Data records =>
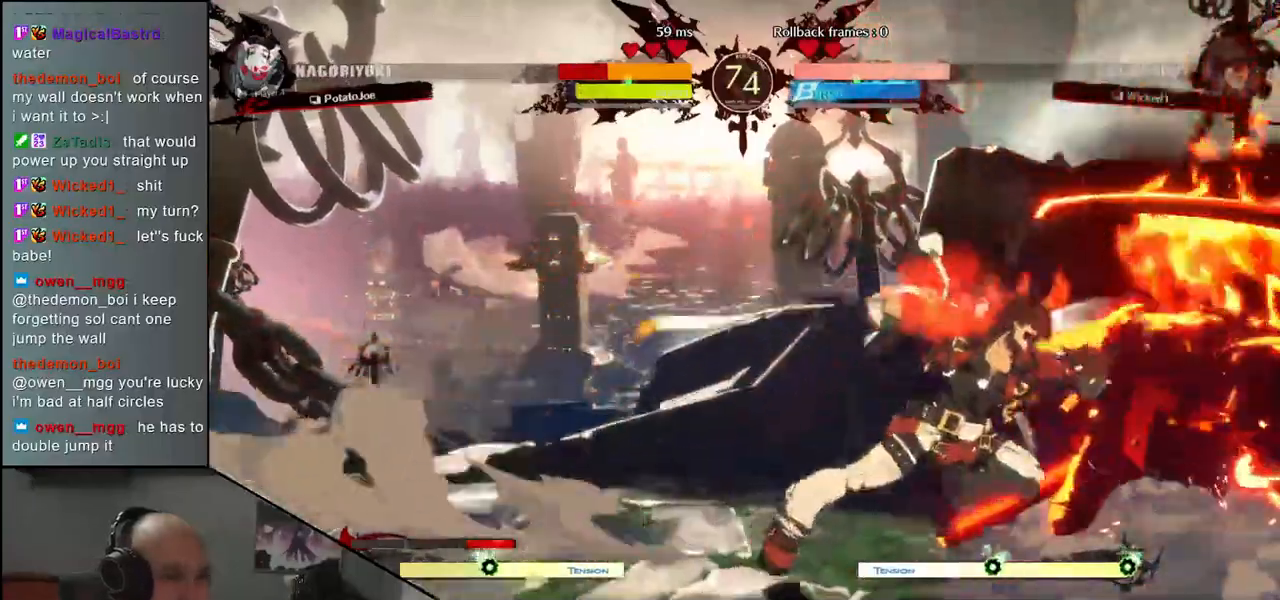
{"buttons": [], "left_stick": "down-right", "events": [[350, "left_stick", "down-right"]]}
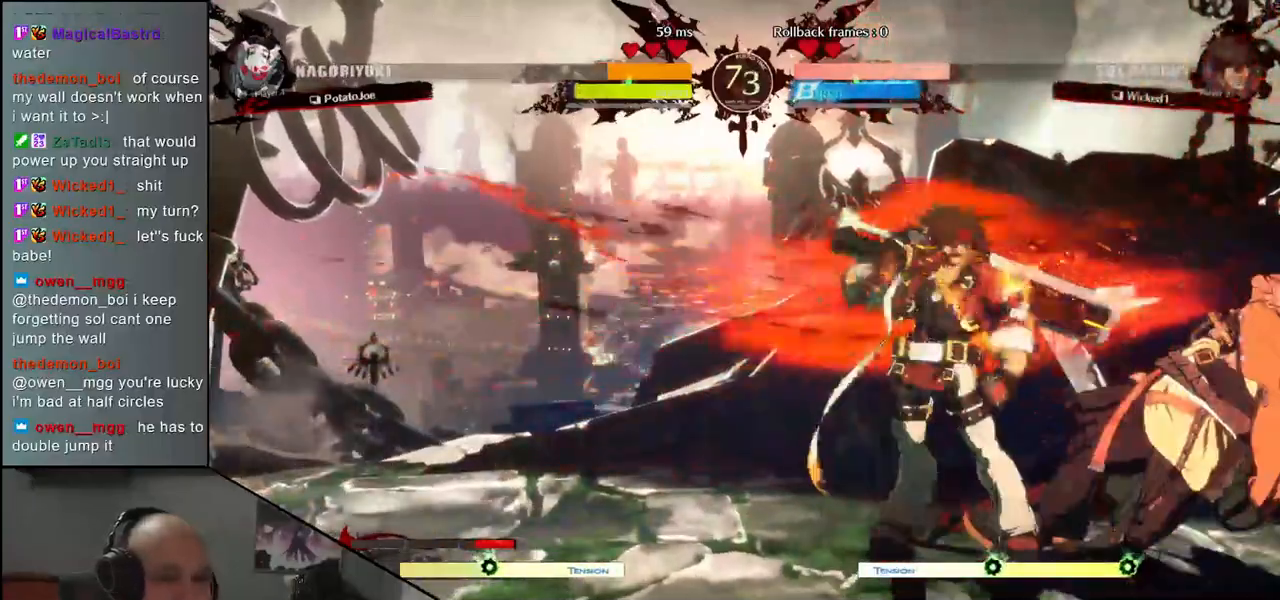
{"buttons": [], "left_stick": "down-right", "events": []}
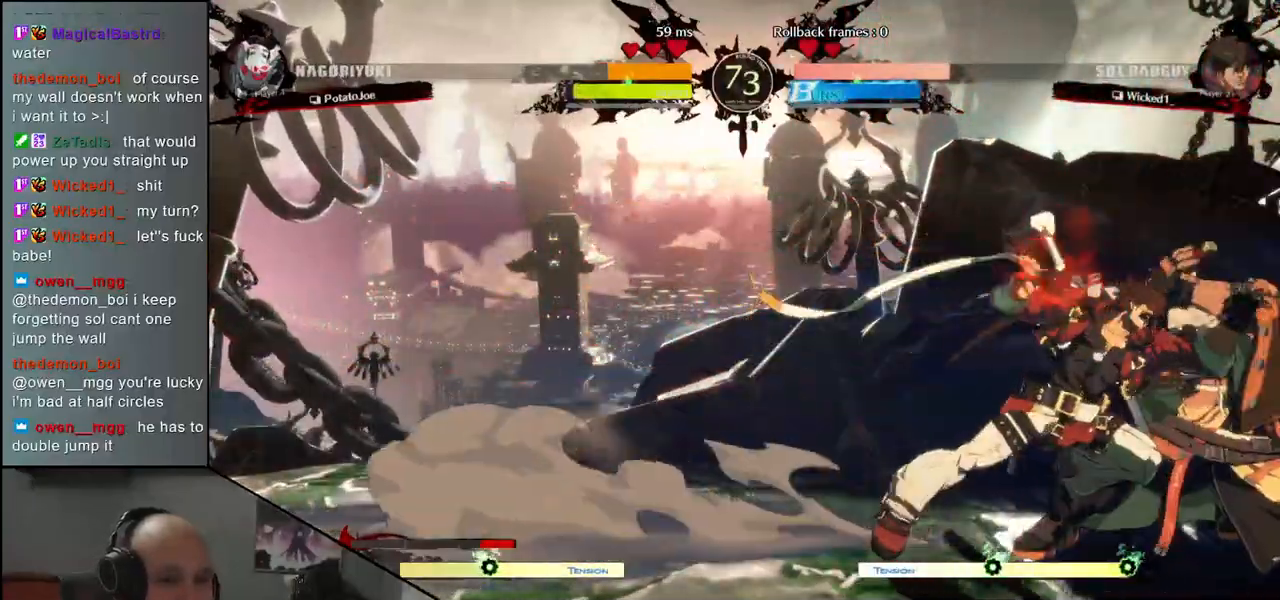
{"buttons": [], "left_stick": "down-right", "events": [[50, "R1", "down"], [50, "R2", "down"], [50, "SQUARE", "down"], [50, "TRIANGLE", "down"], [183, "SQUARE", "up"], [183, "TRIANGLE", "up"], [217, "R1", "up"], [217, "R2", "up"]]}
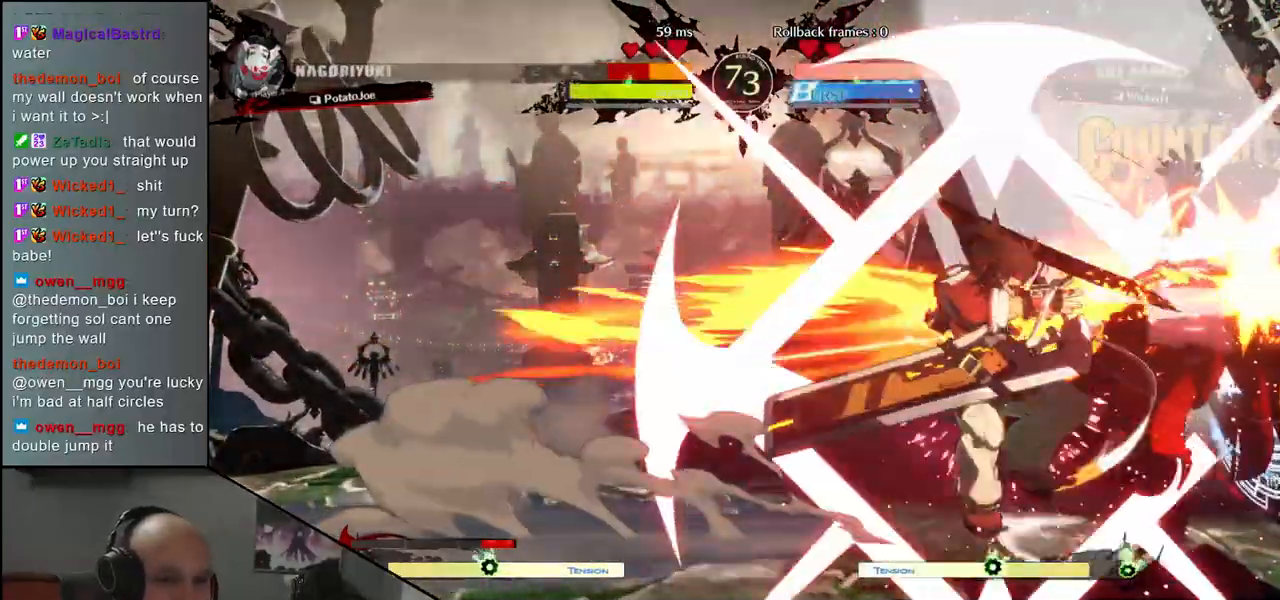
{"buttons": [], "left_stick": "down-right", "events": []}
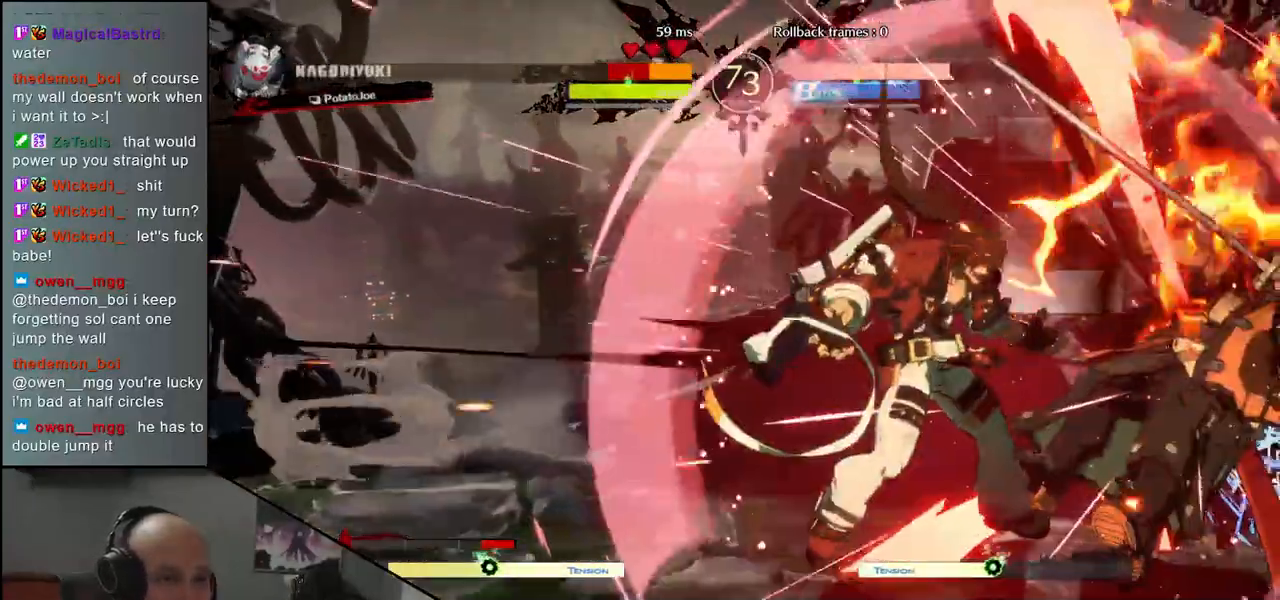
{"buttons": [], "left_stick": "down-right", "events": []}
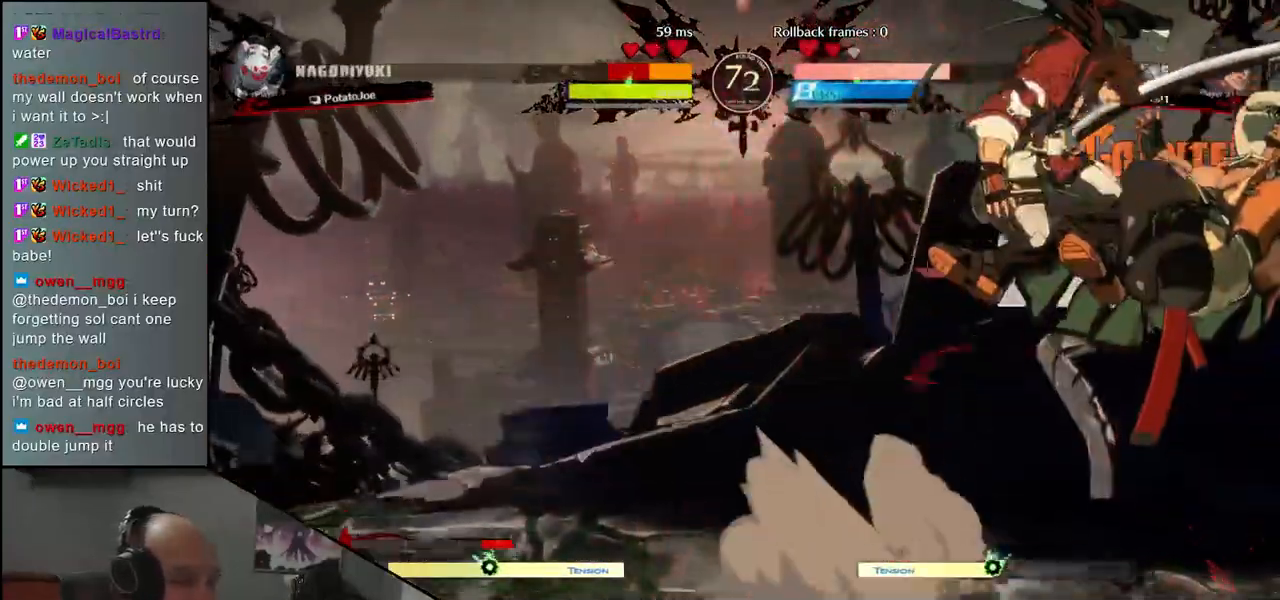
{"buttons": [], "left_stick": "right", "events": [[467, "left_stick", "right"]]}
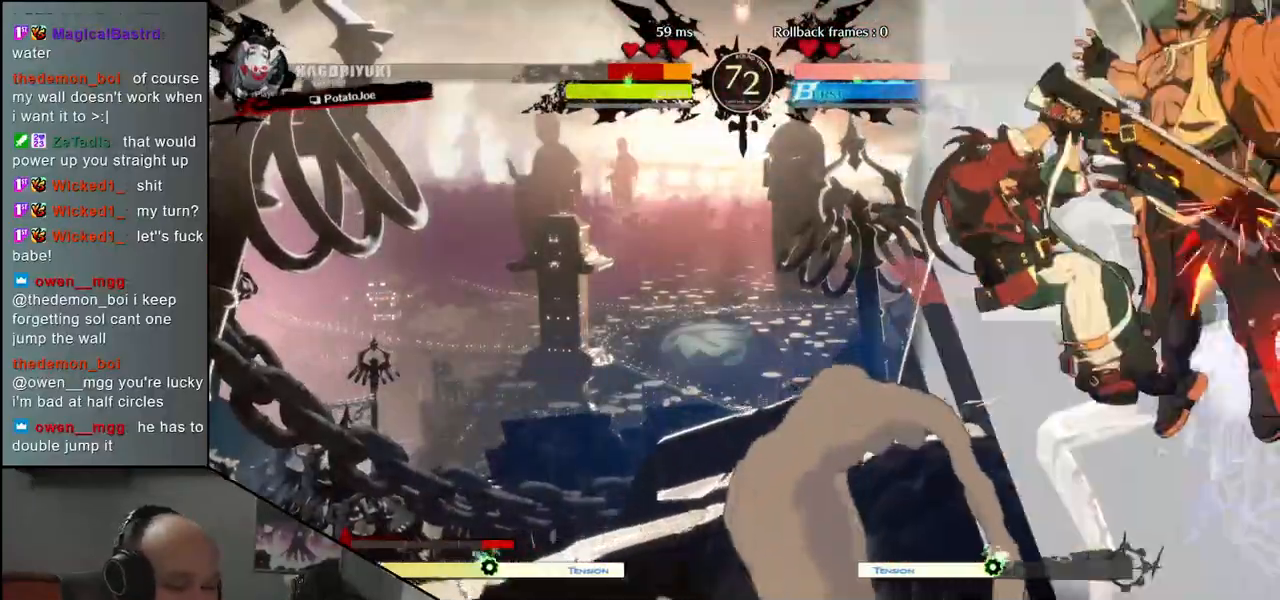
{"buttons": [], "left_stick": "right", "events": []}
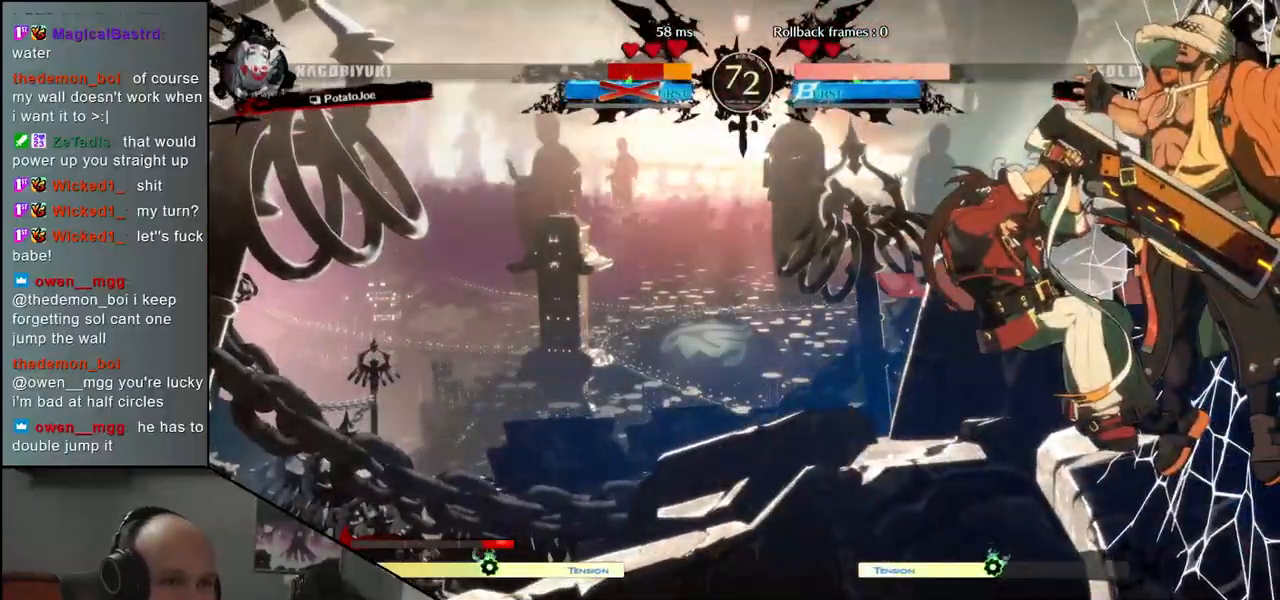
{"buttons": [], "left_stick": "right", "events": []}
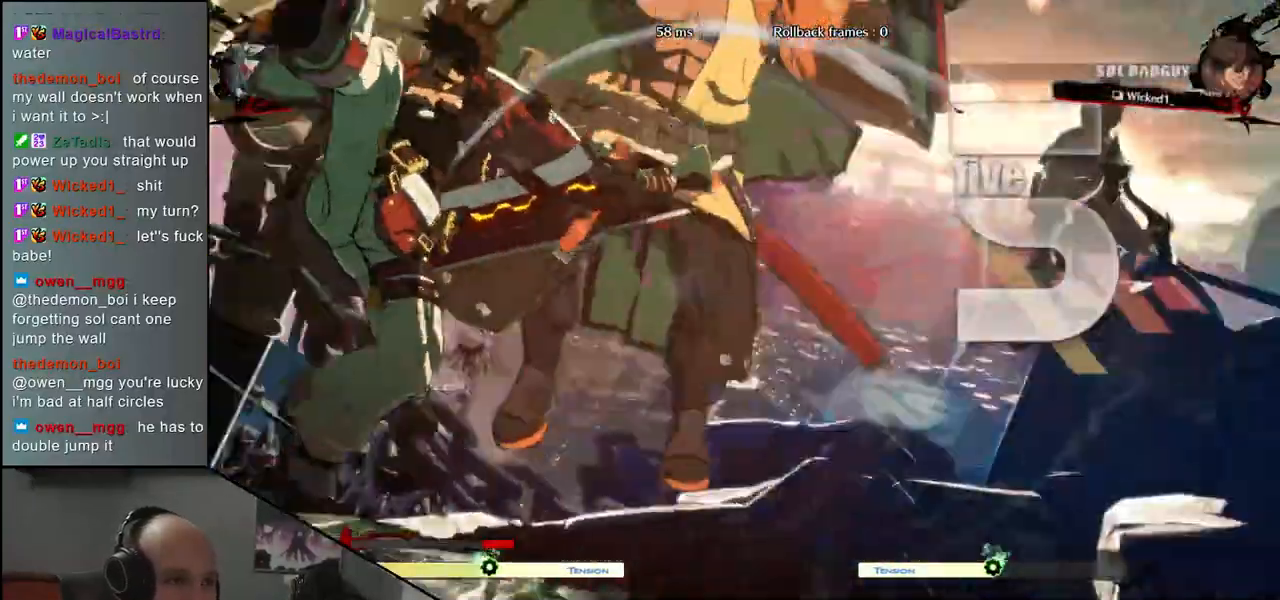
{"buttons": [], "left_stick": "center", "events": [[317, "left_stick", "center"]]}
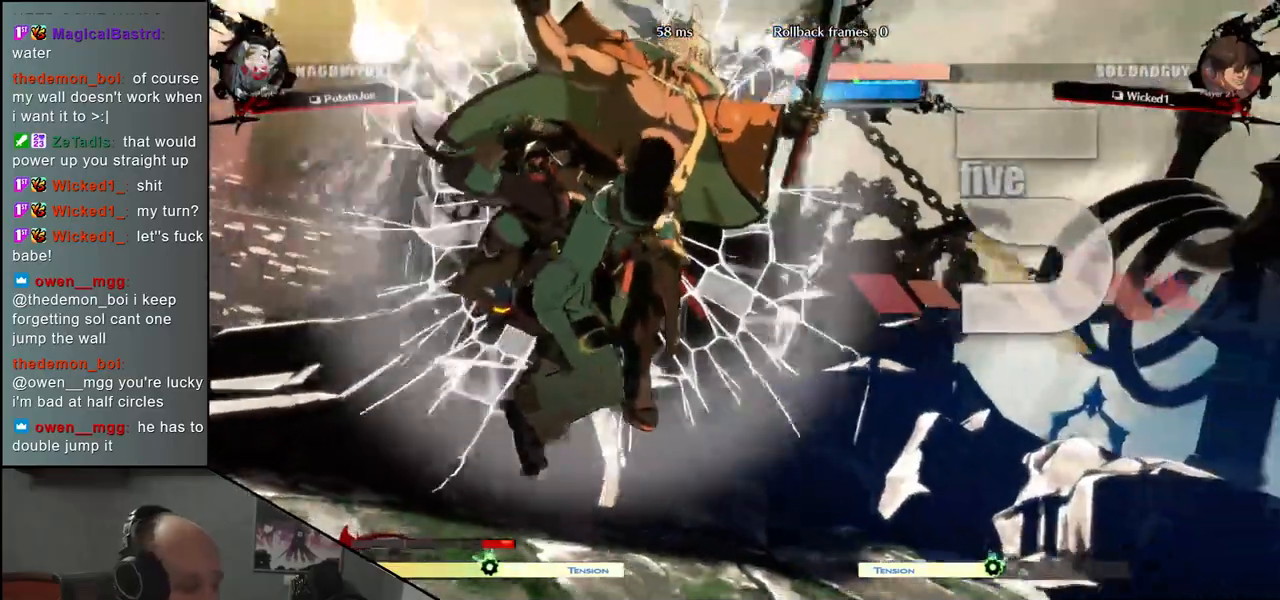
{"buttons": [], "left_stick": "center", "events": []}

Problem details =>
Report every line of the entries that carries the word "center".

Task output =>
{"buttons": [], "left_stick": "center", "events": [[317, "left_stick", "center"]]}
{"buttons": [], "left_stick": "center", "events": []}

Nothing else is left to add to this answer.